If you see the given train script, shape of features should be 2304(slowfast)+512(clip). It looks like you only have clip features.

nguyenquyem99dt commented 1 year ago

I also have an error when running run_on_video/run.py. I have used both videoonly.ckpt (https://www.dropbox.com/s/yygwyljw8514d9r/videoonly.ckpt?dl=0) and video_model_best.ckpt (run_on_video/qd_detr_ckpt/)

Error logs are below:

File "run_on_video/run.py", line 126, in run_example() File "run_on_video/run.py", line 109, in run_example predictions = qd_detr_predictor.localize_moment( File "/home/ubuntu/projects/moment-retrieval/envs/moment-detr/lib/python3.8/site-packages/torch/autograd/grad_mode.py", line 27, in decorate_context return func(args, kwargs) File "run_on_video/run.py", line 57, in localize_moment outputs = self.model(model_inputs) File "/home/ubuntu/projects/moment-retrieval/envs/moment-detr/lib/python3.8/site-packages/torch/nn/modules/module.py", line 1130, in _call_impl return forward_call(input, kwargs) File "/home/ubuntu/projects/moment-retrieval/QD-DETR/qd_detr/model.py", line 110, in forward src_vid = self.input_vid_proj(src_vid) File "/home/ubuntu/projects/moment-retrieval/envs/moment-detr/lib/python3.8/site-packages/torch/nn/modules/module.py", line 1130, in _call_impl return forward_call(*input, *kwargs) File "/home/ubuntu/projects/moment-retrieval/envs/moment-detr/lib/python3.8/site-packages/torch/nn/modules/container.py", line 139, in forward input = module(input) File "/home/ubuntu/projects/moment-retrieval/envs/moment-detr/lib/python3.8/site-packages/torch/nn/modules/module.py", line 1130, in _call_impl return forward_call(input, kwargs) File "/home/ubuntu/projects/moment-retrieval/QD-DETR/qd_detr/model.py", line 505, in forward x = self.LayerNorm(x) File "/home/ubuntu/projects/moment-retrieval/envs/moment-detr/lib/python3.8/site-packages/torch/nn/modules/module.py", line 1130, in _call_impl return forward_call(*input, *kwargs) File "/home/ubuntu/projects/moment-retrieval/envs/moment-detr/lib/python3.8/site-packages/torch/nn/modules/normalization.py", line 189, in forward return F.layer_norm( File "/home/ubuntu/projects/moment-retrieval/envs/moment-detr/lib/python3.8/site-packages/torch/nn/functional.py", line 2503, in layer_norm return torch.layer_norm(input, normalized_shape, weight, bias, eps, torch.backends.cudnn.enabled) RuntimeError: Given normalized_shape=[2818], expected input with shape [, 2818], but got input of size[1, 75, 514]

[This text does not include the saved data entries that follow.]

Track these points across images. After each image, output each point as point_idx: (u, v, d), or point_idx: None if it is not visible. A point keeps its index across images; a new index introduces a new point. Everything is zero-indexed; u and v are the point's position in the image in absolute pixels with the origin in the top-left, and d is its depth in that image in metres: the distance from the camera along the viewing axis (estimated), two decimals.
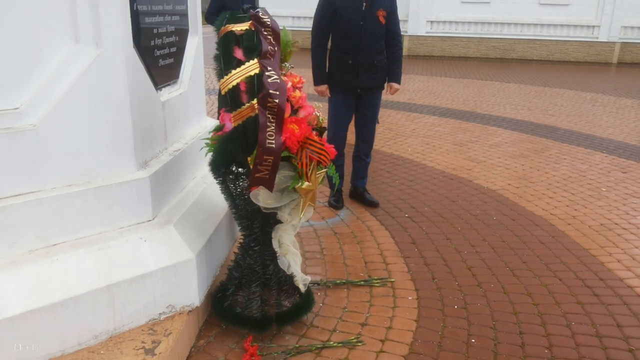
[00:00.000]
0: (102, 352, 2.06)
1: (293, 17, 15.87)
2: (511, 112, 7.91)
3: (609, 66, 14.45)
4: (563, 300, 2.88)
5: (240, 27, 2.08)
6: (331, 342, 2.46)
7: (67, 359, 2.00)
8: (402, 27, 16.12)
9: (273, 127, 2.03)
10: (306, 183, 2.21)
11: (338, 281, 3.00)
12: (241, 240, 2.52)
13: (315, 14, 3.89)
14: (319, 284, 2.96)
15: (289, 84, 2.13)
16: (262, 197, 2.25)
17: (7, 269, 1.92)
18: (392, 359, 2.37)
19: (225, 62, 2.09)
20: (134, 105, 2.26)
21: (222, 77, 2.09)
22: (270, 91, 1.99)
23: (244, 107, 2.06)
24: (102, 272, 2.08)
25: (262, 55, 2.04)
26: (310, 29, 3.94)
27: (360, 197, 4.18)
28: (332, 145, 2.33)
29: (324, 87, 3.89)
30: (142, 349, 2.08)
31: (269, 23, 2.10)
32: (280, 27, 2.29)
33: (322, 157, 2.21)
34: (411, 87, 10.04)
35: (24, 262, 1.98)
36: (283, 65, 2.22)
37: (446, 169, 5.08)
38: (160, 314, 2.26)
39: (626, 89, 10.33)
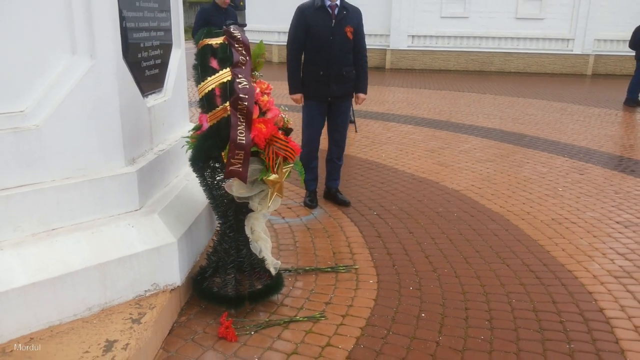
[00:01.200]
0: (94, 322, 2.38)
1: (279, 32, 16.35)
2: (483, 121, 8.33)
3: (584, 78, 15.00)
4: (508, 282, 3.24)
5: (215, 41, 2.44)
6: (298, 317, 2.79)
7: (64, 327, 2.32)
8: (385, 42, 16.48)
9: (243, 126, 2.37)
10: (273, 175, 2.56)
11: (307, 268, 3.33)
12: (218, 229, 2.86)
13: (290, 30, 4.26)
14: (290, 271, 3.29)
15: (258, 90, 2.48)
16: (235, 188, 2.59)
17: (13, 249, 2.24)
18: (350, 330, 2.71)
19: (202, 70, 2.44)
20: (123, 109, 2.60)
21: (200, 83, 2.44)
22: (241, 95, 2.34)
23: (218, 108, 2.41)
24: (95, 252, 2.40)
25: (234, 65, 2.40)
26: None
27: (333, 197, 4.53)
28: (298, 145, 2.68)
29: (298, 96, 4.25)
30: (129, 319, 2.40)
31: (240, 38, 2.46)
32: (257, 41, 2.66)
33: (287, 153, 2.55)
34: (391, 98, 10.46)
35: (28, 243, 2.30)
36: (253, 74, 2.58)
37: (416, 173, 5.45)
38: (145, 291, 2.58)
39: (596, 99, 10.82)
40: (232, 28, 2.46)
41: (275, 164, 2.52)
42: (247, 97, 2.35)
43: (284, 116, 2.63)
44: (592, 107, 9.89)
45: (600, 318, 2.88)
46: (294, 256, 3.54)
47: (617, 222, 4.24)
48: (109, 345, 2.20)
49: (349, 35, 4.17)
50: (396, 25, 15.82)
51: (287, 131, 2.73)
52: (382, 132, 7.36)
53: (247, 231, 2.77)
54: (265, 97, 2.53)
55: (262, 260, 2.86)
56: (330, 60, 4.12)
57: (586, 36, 15.27)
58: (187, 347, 2.54)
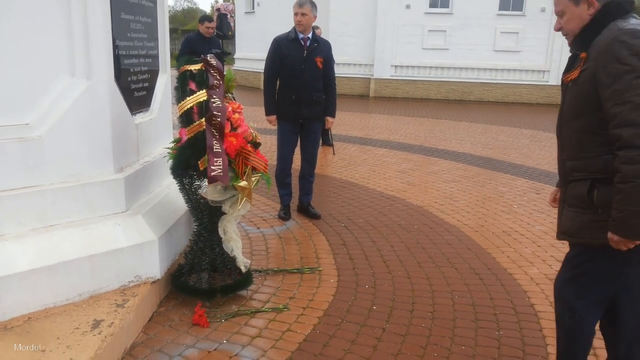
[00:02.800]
0: (84, 305, 2.75)
1: None
2: (455, 145, 8.84)
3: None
4: (453, 283, 3.65)
5: (194, 67, 2.88)
6: (263, 308, 3.18)
7: (58, 309, 2.68)
8: (369, 71, 17.01)
9: (217, 138, 2.80)
10: (242, 182, 2.98)
11: (276, 269, 3.73)
12: (194, 230, 3.25)
13: (267, 58, 4.75)
14: (260, 271, 3.68)
15: (230, 108, 2.92)
16: (209, 193, 3.00)
17: (16, 240, 2.62)
18: (309, 319, 3.09)
19: (182, 91, 2.88)
20: (113, 124, 3.02)
21: (180, 102, 2.87)
22: (214, 112, 2.78)
23: (195, 123, 2.84)
24: (86, 246, 2.79)
25: (209, 87, 2.84)
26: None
27: (306, 210, 4.95)
28: (265, 157, 3.11)
29: (273, 117, 4.70)
30: (114, 304, 2.77)
31: (215, 65, 2.90)
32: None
33: (255, 162, 2.98)
34: (371, 124, 10.99)
35: (28, 236, 2.68)
36: (226, 95, 3.02)
37: (385, 191, 5.89)
38: (129, 281, 2.96)
39: None
40: (209, 57, 2.91)
41: (244, 172, 2.94)
42: (219, 114, 2.78)
43: (253, 132, 3.06)
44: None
45: (530, 312, 3.29)
46: (265, 260, 3.93)
47: None
48: (96, 323, 2.57)
49: (319, 64, 4.65)
50: (380, 55, 16.50)
51: (256, 145, 3.16)
52: (359, 155, 7.82)
53: (220, 232, 3.17)
54: (237, 115, 2.97)
55: (234, 259, 3.25)
56: (302, 86, 4.59)
57: (560, 68, 16.00)
58: (164, 332, 2.91)
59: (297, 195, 5.06)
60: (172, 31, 37.80)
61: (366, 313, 3.19)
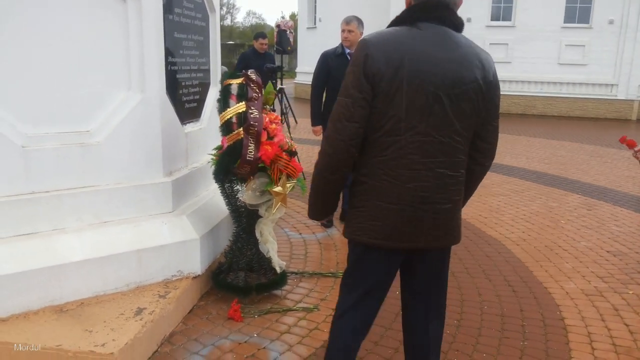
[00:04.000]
0: (130, 295, 3.04)
1: None
2: (509, 160, 8.71)
3: (629, 122, 15.00)
4: (485, 293, 3.68)
5: (236, 81, 3.14)
6: (295, 307, 3.36)
7: (107, 297, 2.99)
8: None
9: (253, 146, 3.04)
10: (277, 187, 3.19)
11: (311, 272, 3.91)
12: (233, 231, 3.50)
13: (314, 72, 4.98)
14: (296, 273, 3.87)
15: (267, 119, 3.15)
16: (247, 198, 3.24)
17: (75, 233, 2.96)
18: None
19: (224, 103, 3.14)
20: (164, 133, 3.32)
21: (221, 113, 3.13)
22: (251, 122, 3.02)
23: (234, 132, 3.08)
24: (135, 241, 3.09)
25: (248, 100, 3.08)
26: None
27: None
28: (300, 165, 3.32)
29: (318, 128, 4.92)
30: (157, 295, 3.05)
31: (254, 79, 3.15)
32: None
33: (289, 170, 3.19)
34: None
35: (85, 230, 3.01)
36: (265, 107, 3.26)
37: None
38: (172, 275, 3.23)
39: None
40: (249, 72, 3.16)
41: (279, 178, 3.16)
42: (256, 124, 3.02)
43: (289, 141, 3.27)
44: (624, 150, 10.03)
45: (559, 325, 3.28)
46: (302, 263, 4.12)
47: (607, 251, 4.57)
48: (139, 310, 2.85)
49: None
50: None
51: (292, 153, 3.37)
52: None
53: (257, 234, 3.39)
54: (274, 125, 3.19)
55: (269, 260, 3.46)
56: None
57: (630, 82, 15.33)
58: (201, 323, 3.15)
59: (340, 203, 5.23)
60: (240, 46, 39.53)
61: (392, 317, 3.30)
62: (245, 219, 3.38)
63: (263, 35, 7.28)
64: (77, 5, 2.93)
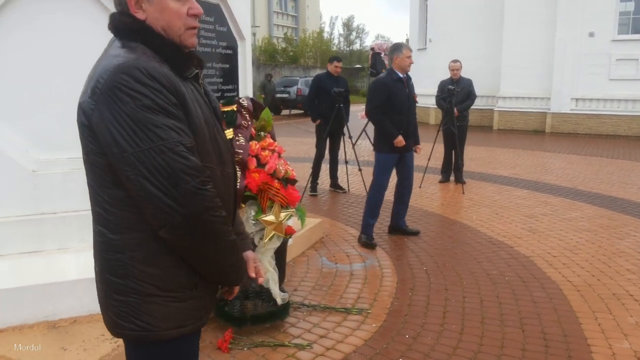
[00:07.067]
0: None
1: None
2: (616, 190, 7.65)
3: None
4: (510, 346, 3.21)
5: (227, 108, 3.13)
6: (287, 343, 3.21)
7: (99, 316, 3.09)
8: (545, 105, 15.90)
9: (239, 174, 2.99)
10: (270, 216, 3.10)
11: (323, 306, 3.72)
12: None
13: (374, 96, 5.04)
14: (306, 306, 3.71)
15: (257, 146, 3.09)
16: None
17: (74, 253, 3.13)
18: (327, 358, 3.04)
19: None
20: None
21: None
22: (236, 150, 2.97)
23: None
24: None
25: (236, 127, 3.06)
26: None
27: (403, 230, 5.36)
28: (296, 193, 3.20)
29: (400, 137, 4.91)
30: None
31: (246, 106, 3.12)
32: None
33: (278, 198, 3.09)
34: (522, 162, 10.13)
35: (86, 251, 3.16)
36: (260, 134, 3.20)
37: (496, 236, 5.40)
38: None
39: None
40: (242, 99, 3.14)
41: (267, 207, 3.07)
42: (241, 151, 2.97)
43: (282, 169, 3.17)
44: None
45: None
46: (321, 295, 3.95)
47: None
48: None
49: (415, 99, 5.02)
50: (558, 88, 15.15)
51: (291, 181, 3.26)
52: (490, 195, 7.30)
53: None
54: (266, 152, 3.12)
55: (268, 290, 3.36)
56: (407, 120, 5.00)
57: None
58: None
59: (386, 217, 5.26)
60: (361, 69, 40.39)
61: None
62: None
63: (338, 59, 7.26)
64: (96, 36, 3.14)
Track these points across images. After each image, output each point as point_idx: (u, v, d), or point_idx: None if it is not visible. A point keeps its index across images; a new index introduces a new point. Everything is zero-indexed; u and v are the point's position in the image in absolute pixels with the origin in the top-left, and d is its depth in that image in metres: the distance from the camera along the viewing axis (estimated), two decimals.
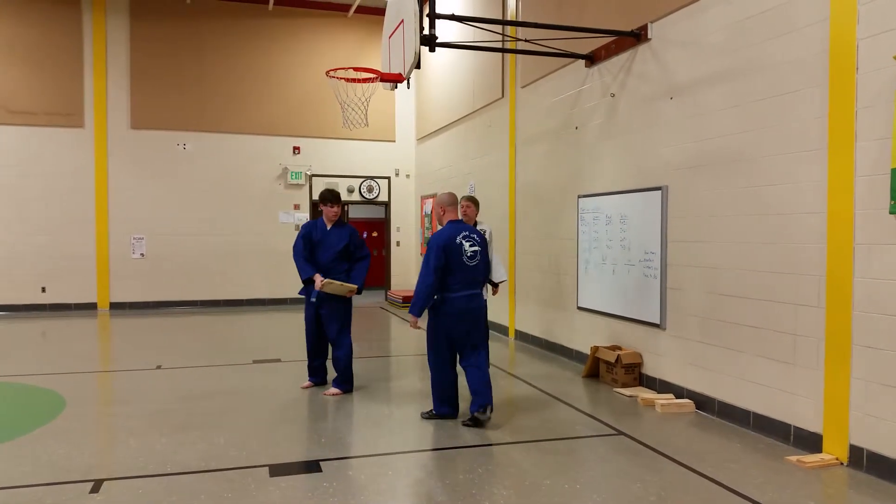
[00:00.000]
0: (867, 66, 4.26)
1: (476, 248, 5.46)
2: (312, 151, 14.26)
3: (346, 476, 4.27)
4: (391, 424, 5.47)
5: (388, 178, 14.86)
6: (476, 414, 5.30)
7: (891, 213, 4.04)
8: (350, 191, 14.49)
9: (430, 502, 3.87)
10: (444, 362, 5.54)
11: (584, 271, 7.68)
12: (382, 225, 15.98)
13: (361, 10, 14.06)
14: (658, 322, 6.33)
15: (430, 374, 5.66)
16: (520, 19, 9.16)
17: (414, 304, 5.42)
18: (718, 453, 4.72)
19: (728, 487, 4.07)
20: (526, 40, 7.41)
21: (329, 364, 6.64)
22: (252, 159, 13.92)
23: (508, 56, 9.77)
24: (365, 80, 6.70)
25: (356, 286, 6.30)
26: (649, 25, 6.45)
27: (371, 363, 7.89)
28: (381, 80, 6.72)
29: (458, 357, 5.59)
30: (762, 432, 5.12)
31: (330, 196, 6.39)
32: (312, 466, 4.42)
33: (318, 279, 6.18)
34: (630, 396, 6.26)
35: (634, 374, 6.60)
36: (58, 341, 9.72)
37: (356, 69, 6.68)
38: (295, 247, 6.42)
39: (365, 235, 16.94)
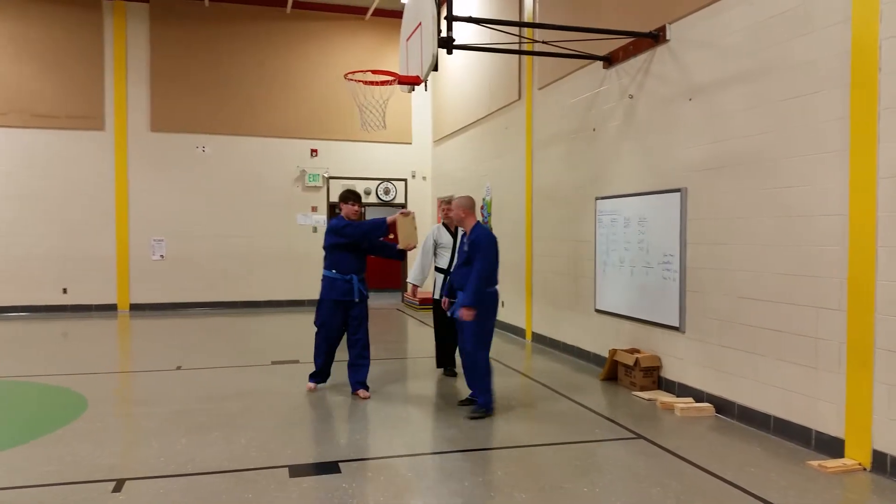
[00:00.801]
0: (890, 67, 4.21)
1: None
2: (330, 154, 14.33)
3: (366, 477, 4.29)
4: (409, 426, 5.49)
5: (405, 180, 14.90)
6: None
7: None
8: (367, 193, 14.54)
9: None
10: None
11: (602, 273, 7.65)
12: None
13: (378, 12, 14.11)
14: (677, 325, 6.29)
15: (481, 368, 5.71)
16: (537, 21, 9.16)
17: (475, 296, 5.54)
18: (738, 457, 4.68)
19: (748, 492, 4.04)
20: (543, 42, 7.40)
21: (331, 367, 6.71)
22: (270, 162, 14.01)
23: (525, 58, 9.76)
24: (383, 83, 6.73)
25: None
26: (667, 26, 6.43)
27: (387, 365, 7.91)
28: (399, 83, 6.75)
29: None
30: (783, 436, 5.07)
31: (351, 195, 6.53)
32: (332, 467, 4.44)
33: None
34: (649, 400, 6.23)
35: (653, 377, 6.56)
36: (79, 342, 9.84)
37: (374, 72, 6.71)
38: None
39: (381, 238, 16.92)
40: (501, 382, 6.75)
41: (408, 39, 7.06)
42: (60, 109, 12.82)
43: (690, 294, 6.15)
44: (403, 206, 14.85)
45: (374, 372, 6.97)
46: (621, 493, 4.03)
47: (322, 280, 6.50)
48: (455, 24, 6.42)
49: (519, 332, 9.98)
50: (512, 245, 9.98)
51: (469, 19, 6.48)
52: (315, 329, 6.60)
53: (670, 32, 6.42)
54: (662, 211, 6.52)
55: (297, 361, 8.02)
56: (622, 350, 6.92)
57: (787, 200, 5.03)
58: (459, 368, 7.08)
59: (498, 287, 5.89)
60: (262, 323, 11.77)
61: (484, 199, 11.33)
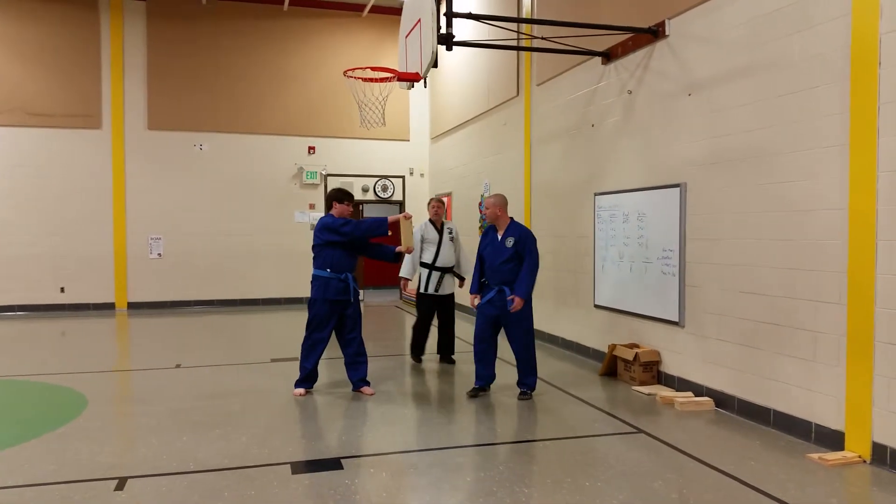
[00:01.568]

wjun0830 commented 1 year ago

It seems that your feature size is also 512 that you also need to extract slowfast feature

dmenig commented 1 year ago

I have the same issue. I believe the script written on the repo should not produce this error if used as is.

wjun0830 commented 1 year ago

Hello. For all of you in this thread, thank you for your interest, and sorry for the inconvenience. I'll let you know through this thread when the model checkpoint trained only with CLIP features is ready.

Thanks.

wjun0830 commented 1 year ago

We've uploaded pretrained model only trained with CLIP features to support run on video. You may try an example with it! Thank you.

dmenig commented 1 year ago

Which one is it ?

wjun0830 commented 1 year ago

model_best.ckpt is the model trained with only Clip features.

dmenig commented 1 year ago

It now works thanks. I suggest to change the default model used on master.

wjun0830 commented 1 year ago

Thank you for the suggestion. Do you mean to change the default loaded model in run_on_video/run.py?